* EXERCISE OBJECTIVE *
An exact repetition of the data below, without images, is the expected answer.

EXCERPTED DATA Block Start

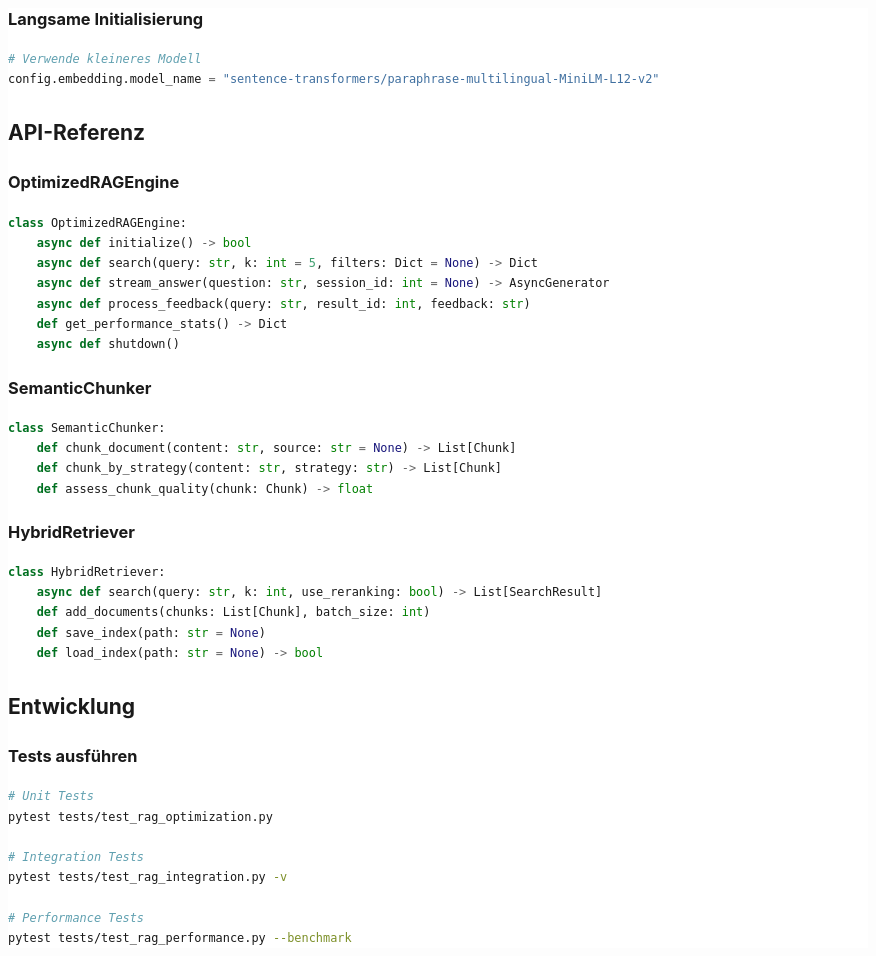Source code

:### Langsame Initialisierung

```python
# Verwende kleineres Modell
config.embedding.model_name = "sentence-transformers/paraphrase-multilingual-MiniLM-L12-v2"
```

## API-Referenz

### OptimizedRAGEngine

```python
class OptimizedRAGEngine:
    async def initialize() -> bool
    async def search(query: str, k: int = 5, filters: Dict = None) -> Dict
    async def stream_answer(question: str, session_id: int = None) -> AsyncGenerator
    async def process_feedback(query: str, result_id: int, feedback: str)
    def get_performance_stats() -> Dict
    async def shutdown()
```

### SemanticChunker

```python
class SemanticChunker:
    def chunk_document(content: str, source: str = None) -> List[Chunk]
    def chunk_by_strategy(content: str, strategy: str) -> List[Chunk]
    def assess_chunk_quality(chunk: Chunk) -> float
```

### HybridRetriever

```python
class HybridRetriever:
    async def search(query: str, k: int, use_reranking: bool) -> List[SearchResult]
    def add_documents(chunks: List[Chunk], batch_size: int)
    def save_index(path: str = None)
    def load_index(path: str = None) -> bool
```

## Entwicklung

### Tests ausführen

```bash
# Unit Tests
pytest tests/test_rag_optimization.py

# Integration Tests
pytest tests/test_rag_integration.py -v

# Performance Tests
pytest tests/test_rag_performance.py --benchmark
```
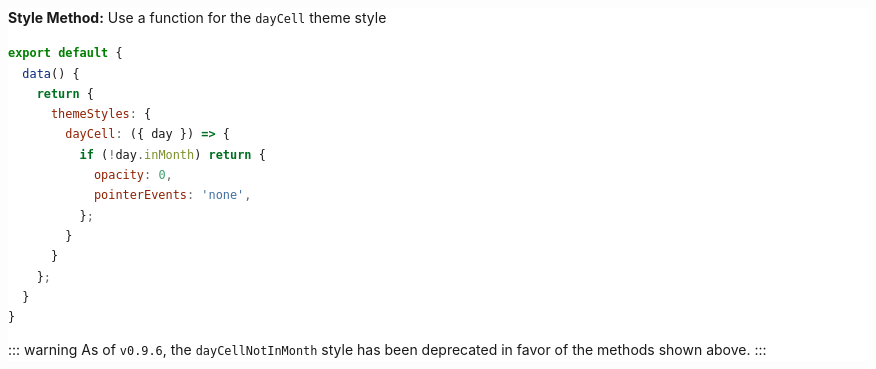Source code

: **Style Method:** Use a function for the `dayCell` theme style
```javascript
export default {
  data() {
    return {
      themeStyles: {
        dayCell: ({ day }) => {
          if (!day.inMonth) return {
            opacity: 0,
            pointerEvents: 'none',
          };
        }
      }
    };
  }
}
```

::: warning
As of `v0.9.6`, the `dayCellNotInMonth` style has been deprecated in favor of the methods shown above.
:::

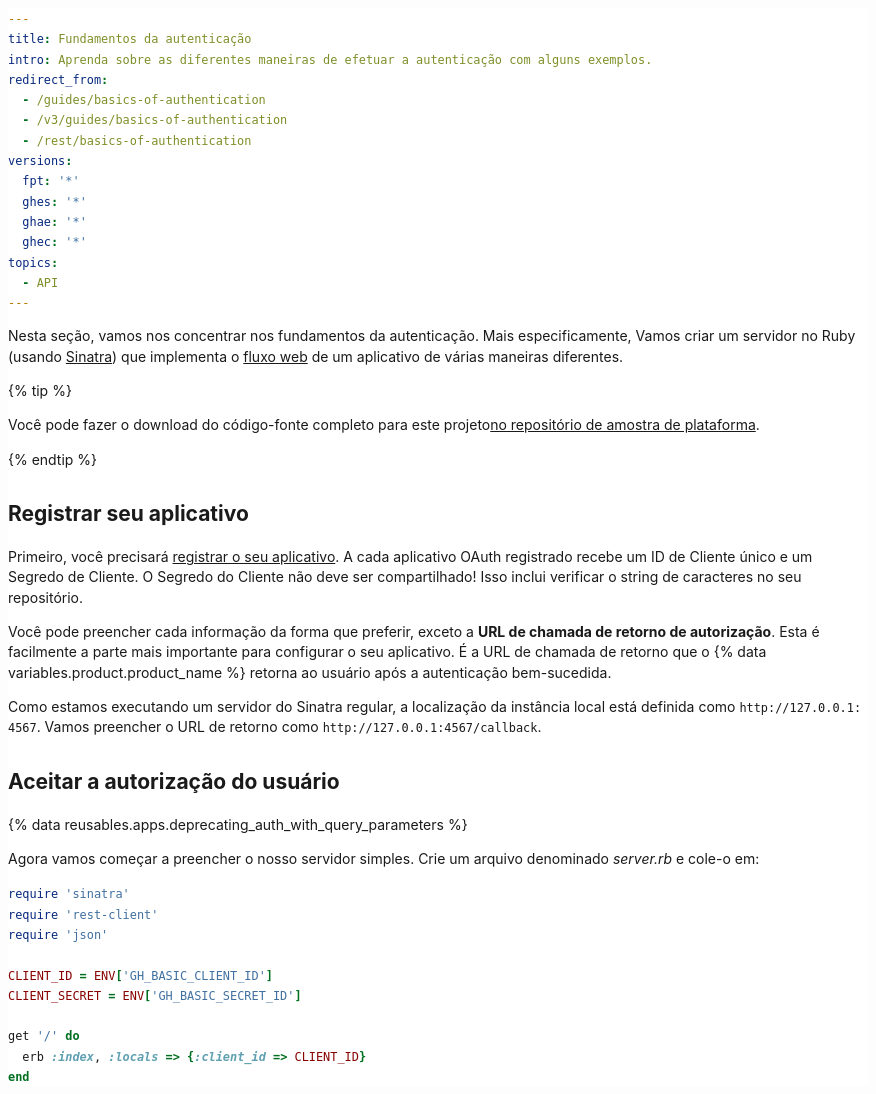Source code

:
 ```yaml
---
title: Fundamentos da autenticação
intro: Aprenda sobre as diferentes maneiras de efetuar a autenticação com alguns exemplos.
redirect_from:
  - /guides/basics-of-authentication
  - /v3/guides/basics-of-authentication
  - /rest/basics-of-authentication
versions:
  fpt: '*'
  ghes: '*'
  ghae: '*'
  ghec: '*'
topics:
  - API
---
```



Nesta seção, vamos nos concentrar nos fundamentos da autenticação. Mais especificamente, Vamos criar um servidor no Ruby (usando [Sinatra][Sinatra]) que implementa o [fluxo web][webflow] de um aplicativo de várias maneiras diferentes.

{% tip %}

Você pode fazer o download do código-fonte completo para este projeto[no repositório de amostra de plataforma](https://github.com/github/platform-samples/tree/master/api/).

{% endtip %}

## Registrar seu aplicativo

Primeiro, você precisará [registrar o seu aplicativo][new oauth app]. A cada aplicativo OAuth registrado recebe um ID de Cliente único e um Segredo de Cliente. O Segredo do Cliente não deve ser compartilhado! Isso inclui verificar o string de caracteres no seu repositório.

Você pode preencher cada informação da forma que preferir, exceto a **URL de chamada de retorno de autorização**. Esta é facilmente a parte mais importante para configurar o seu aplicativo. É a URL de chamada de retorno que o {% data variables.product.product_name %} retorna ao usuário após a autenticação bem-sucedida.

Como estamos executando um servidor do Sinatra regular, a localização da instância local está definida como `http://127.0.0.1:4567`. Vamos preencher o URL de retorno como `http://127.0.0.1:4567/callback`.

## Aceitar a autorização do usuário

{% data reusables.apps.deprecating_auth_with_query_parameters %}

Agora vamos começar a preencher o nosso servidor simples. Crie um arquivo denominado _server.rb_ e cole-o em:

``` ruby
require 'sinatra'
require 'rest-client'
require 'json'

CLIENT_ID = ENV['GH_BASIC_CLIENT_ID']
CLIENT_SECRET = ENV['GH_BASIC_SECRET_ID']

get '/' do
  erb :index, :locals => {:client_id => CLIENT_ID}
end
```


[webflow]: /apps/building-oauth-apps/authorizing-oauth-apps/
[Sinatra]: http://www.sinatrarb.com/
[about env vars]: http://en.wikipedia.org/wiki/Environment_variable#Getting_and_setting_environment_variables
[Sinatra guide]: https://github.com/sinatra/sinatra-book/blob/master/book/Introduction.markdown#hello-world-application
[REST Client]: https://github.com/archiloque/rest-client
[libraries]: /libraries/
[oauth scopes]: /apps/building-oauth-apps/understanding-scopes-for-oauth-apps/
[oauth scopes]: /apps/building-oauth-apps/understanding-scopes-for-oauth-apps/
[new oauth app]: https://github.com/settings/applications/new
[app settings]: https://github.com/settings/developers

EXCERPTED DATA Block End

* YOUR RESPONSE *
Source code

:### Langsame Initialisierung

```python
# Verwende kleineres Modell
config.embedding.model_name = "sentence-transformers/paraphrase-multilingual-MiniLM-L12-v2"
```

## API-Referenz

### OptimizedRAGEngine

```python
class OptimizedRAGEngine:
    async def initialize() -> bool
    async def search(query: str, k: int = 5, filters: Dict = None) -> Dict
    async def stream_answer(question: str, session_id: int = None) -> AsyncGenerator
    async def process_feedback(query: str, result_id: int, feedback: str)
    def get_performance_stats() -> Dict
    async def shutdown()
```

### SemanticChunker

```python
class SemanticChunker:
    def chunk_document(content: str, source: str = None) -> List[Chunk]
    def chunk_by_strategy(content: str, strategy: str) -> List[Chunk]
    def assess_chunk_quality(chunk: Chunk) -> float
```

### HybridRetriever

```python
class HybridRetriever:
    async def search(query: str, k: int, use_reranking: bool) -> List[SearchResult]
    def add_documents(chunks: List[Chunk], batch_size: int)
    def save_index(path: str = None)
    def load_index(path: str = None) -> bool
```

## Entwicklung

### Tests ausführen

```bash
# Unit Tests
pytest tests/test_rag_optimization.py

# Integration Tests
pytest tests/test_rag_integration.py -v

# Performance Tests
pytest tests/test_rag_performance.py --benchmark
```
Source code

: **Style Method:** Use a function for the `dayCell` theme style
```javascript
export default {
  data() {
    return {
      themeStyles: {
        dayCell: ({ day }) => {
          if (!day.inMonth) return {
            opacity: 0,
            pointerEvents: 'none',
          };
        }
      }
    };
  }
}
```

::: warning
As of `v0.9.6`, the `dayCellNotInMonth` style has been deprecated in favor of the methods shown above.
:::

Source code

:
 ```yaml
---
title: Fundamentos da autenticação
intro: Aprenda sobre as diferentes maneiras de efetuar a autenticação com alguns exemplos.
redirect_from:
  - /guides/basics-of-authentication
  - /v3/guides/basics-of-authentication
  - /rest/basics-of-authentication
versions:
  fpt: '*'
  ghes: '*'
  ghae: '*'
  ghec: '*'
topics:
  - API
---
```



Nesta seção, vamos nos concentrar nos fundamentos da autenticação. Mais especificamente, Vamos criar um servidor no Ruby (usando [Sinatra][Sinatra]) que implementa o [fluxo web][webflow] de um aplicativo de várias maneiras diferentes.

{% tip %}

Você pode fazer o download do código-fonte completo para este projeto[no repositório de amostra de plataforma](https://github.com/github/platform-samples/tree/master/api/).

{% endtip %}

## Registrar seu aplicativo

Primeiro, você precisará [registrar o seu aplicativo][new oauth app]. A cada aplicativo OAuth registrado recebe um ID de Cliente único e um Segredo de Cliente. O Segredo do Cliente não deve ser compartilhado! Isso inclui verificar o string de caracteres no seu repositório.

Você pode preencher cada informação da forma que preferir, exceto a **URL de chamada de retorno de autorização**. Esta é facilmente a parte mais importante para configurar o seu aplicativo. É a URL de chamada de retorno que o {% data variables.product.product_name %} retorna ao usuário após a autenticação bem-sucedida.

Como estamos executando um servidor do Sinatra regular, a localização da instância local está definida como `http://127.0.0.1:4567`. Vamos preencher o URL de retorno como `http://127.0.0.1:4567/callback`.

## Aceitar a autorização do usuário

{% data reusables.apps.deprecating_auth_with_query_parameters %}

Agora vamos começar a preencher o nosso servidor simples. Crie um arquivo denominado _server.rb_ e cole-o em:

``` ruby
require 'sinatra'
require 'rest-client'
require 'json'

CLIENT_ID = ENV['GH_BASIC_CLIENT_ID']
CLIENT_SECRET = ENV['GH_BASIC_SECRET_ID']

get '/' do
  erb :index, :locals => {:client_id => CLIENT_ID}
end
```


[webflow]: /apps/building-oauth-apps/authorizing-oauth-apps/
[Sinatra]: http://www.sinatrarb.com/
[about env vars]: http://en.wikipedia.org/wiki/Environment_variable#Getting_and_setting_environment_variables
[Sinatra guide]: https://github.com/sinatra/sinatra-book/blob/master/book/Introduction.markdown#hello-world-application
[REST Client]: https://github.com/archiloque/rest-client
[libraries]: /libraries/
[oauth scopes]: /apps/building-oauth-apps/understanding-scopes-for-oauth-apps/
[oauth scopes]: /apps/building-oauth-apps/understanding-scopes-for-oauth-apps/
[new oauth app]: https://github.com/settings/applications/new
[app settings]: https://github.com/settings/developers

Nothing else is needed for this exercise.